The seedlings really needed it, too.  I have been raising wimpy plants, unable to stand up to wind and wilty in the sun.  Normally I have them out more by now, but it's been chilly, it seems.But today is sunny with only a slight breeze and about 70.  So today they and I enjoyed the sun.  

Just about everything that's not fully green has a haze around it as new leaves finally emerge...  this doesn't seem like a warm early spring day when the sticks are all bare and the grass is still yellow.  And everyone mowed yesterday, so it's totally quiet of human noises.  Birds sing all around, some with songs I recognize... robins, a far-off red-winged blackbird.  Goldfinches dip by and LBBs are everywhere chipping and chirping and warbling.  Cutting through everything, the chickadee's two-note song, almost sad, alerts me to their presence in the yard.  This is the same call that I imitate to call students in from quiet field activities; perhaps he is calling me in?

I breathe in.  The air smells fresh and clean, mixed with sunscreen and the faint remains of last night's fire.  It smells like summer, although it is only the beginning of May.  And, although I have school tomorrow, I feel relaxed.  The house is clean, we are pretty caught up on the yard work, amazingly, for the moment.  Well, as caught up as you can ever be...
And then, the moment that already seems pretty darn good gets way better.  A huge green darner circles around the yard, flying close not once, but several times.  Odonates, dragonflies and their daintier sisters the damselflies, are my favorite animal when I have to identify one.  (Although really, my favorite animal is whichever one I see right now, a constantly changing menagerie as I contemplate the adaptations of the things that are surviving where I am.)  I love their jewel tones -- vibrant blues and emerald greens, oranges, reds, yellows.  I love their shimmery delicate wings and their bulging, multi-faceted eyes.  I love that they're tough, predators, survivors for 250 million years or so.  I love that they have a secret life, that the swooping, soaring insect that everyone recognizes, and which is the object of art around the world... that's just the last, flamboyant bit of a life spent mostly under water.  Depending on the species, they may swim as nymphs for 5 years before spending a short summer in the air.  I don't particularly love their violent mating rituals, but I am fascinated by them and respectful of them as the result of an evolution of behaviors that clearly works.  
I have always had these visitors to my yard, usually several species of dragon- and damselflies each summer.  I am grateful for their presence although we live several blocks from the nearest substantial body of water (I'm pretty sure the little pool where my sump pump releases water, though it is pretty deep right now and supports some marsh marigolds, isn't enough for dragonfly eggs).  
It's not just the dragonflies -- the insect world is definitely waking up.  Bumble bees fumble around the yard, and I've seen quite a few of the small native bees which I believe live in small holes.  I put up a home for them and I think they like it because I've had them around the last couple of summers.  Annoyingly, box elder bugs have been everywhere for the last few days and wasps are back at their old games of building nests on the side of my house.  I also saw a small white and a small yellow butterfly today -- those sulphurs and whites -- I probably couldn't ID them if I had a field guide and a pinned specimen.  But it's good to see them in my garden.

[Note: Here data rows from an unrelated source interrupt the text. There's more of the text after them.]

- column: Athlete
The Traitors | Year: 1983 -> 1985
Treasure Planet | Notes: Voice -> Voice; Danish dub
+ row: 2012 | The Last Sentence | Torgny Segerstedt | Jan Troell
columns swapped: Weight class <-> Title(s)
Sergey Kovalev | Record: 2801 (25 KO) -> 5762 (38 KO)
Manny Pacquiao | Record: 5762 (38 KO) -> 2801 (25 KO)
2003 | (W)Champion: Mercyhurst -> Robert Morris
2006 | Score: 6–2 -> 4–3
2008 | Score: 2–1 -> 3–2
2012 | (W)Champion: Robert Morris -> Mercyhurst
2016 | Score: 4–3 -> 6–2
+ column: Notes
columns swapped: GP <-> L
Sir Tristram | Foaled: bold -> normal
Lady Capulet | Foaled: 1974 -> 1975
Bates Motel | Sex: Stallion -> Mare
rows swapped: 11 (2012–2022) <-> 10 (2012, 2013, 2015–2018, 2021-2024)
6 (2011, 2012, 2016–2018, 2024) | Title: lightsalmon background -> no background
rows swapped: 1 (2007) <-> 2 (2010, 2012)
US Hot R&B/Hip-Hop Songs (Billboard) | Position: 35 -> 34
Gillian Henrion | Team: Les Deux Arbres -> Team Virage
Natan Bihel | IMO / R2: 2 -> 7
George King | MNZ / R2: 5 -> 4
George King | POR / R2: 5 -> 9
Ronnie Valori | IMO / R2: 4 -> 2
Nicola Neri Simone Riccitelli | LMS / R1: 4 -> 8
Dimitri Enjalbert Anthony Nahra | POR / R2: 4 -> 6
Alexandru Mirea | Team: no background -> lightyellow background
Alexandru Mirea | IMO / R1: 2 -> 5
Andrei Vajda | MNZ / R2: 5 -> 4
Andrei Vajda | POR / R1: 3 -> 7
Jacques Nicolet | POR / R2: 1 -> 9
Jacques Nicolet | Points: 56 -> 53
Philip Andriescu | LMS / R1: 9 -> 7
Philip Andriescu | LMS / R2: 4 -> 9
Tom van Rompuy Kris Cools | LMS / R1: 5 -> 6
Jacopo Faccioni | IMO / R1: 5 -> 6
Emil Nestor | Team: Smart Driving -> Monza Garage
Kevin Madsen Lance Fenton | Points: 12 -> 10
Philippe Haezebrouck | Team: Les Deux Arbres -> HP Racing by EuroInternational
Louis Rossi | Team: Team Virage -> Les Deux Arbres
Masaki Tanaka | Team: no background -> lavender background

Yesterday I also saw a monarch!  Granted, this was a little bit to the south, but they're probably here, too.  I mean, it would be awfully lucky if I drove 30 miles to the south on the exact day of the first monarch there, and actually managed to see it, too!  But even if I did, they'll be here shortly.  
Other notables:  oaks leaf out, ash leafs out, (a lot of things leaf out...), first flowers on golden Alexander, first flowers on Jacob's ladder, Jack-in-the-pulpit has emerged and is about 4 inches tall, daffodils are kicking the bucket, potatoes have broken through soil in the garden, creeping Charlie is taking over the world.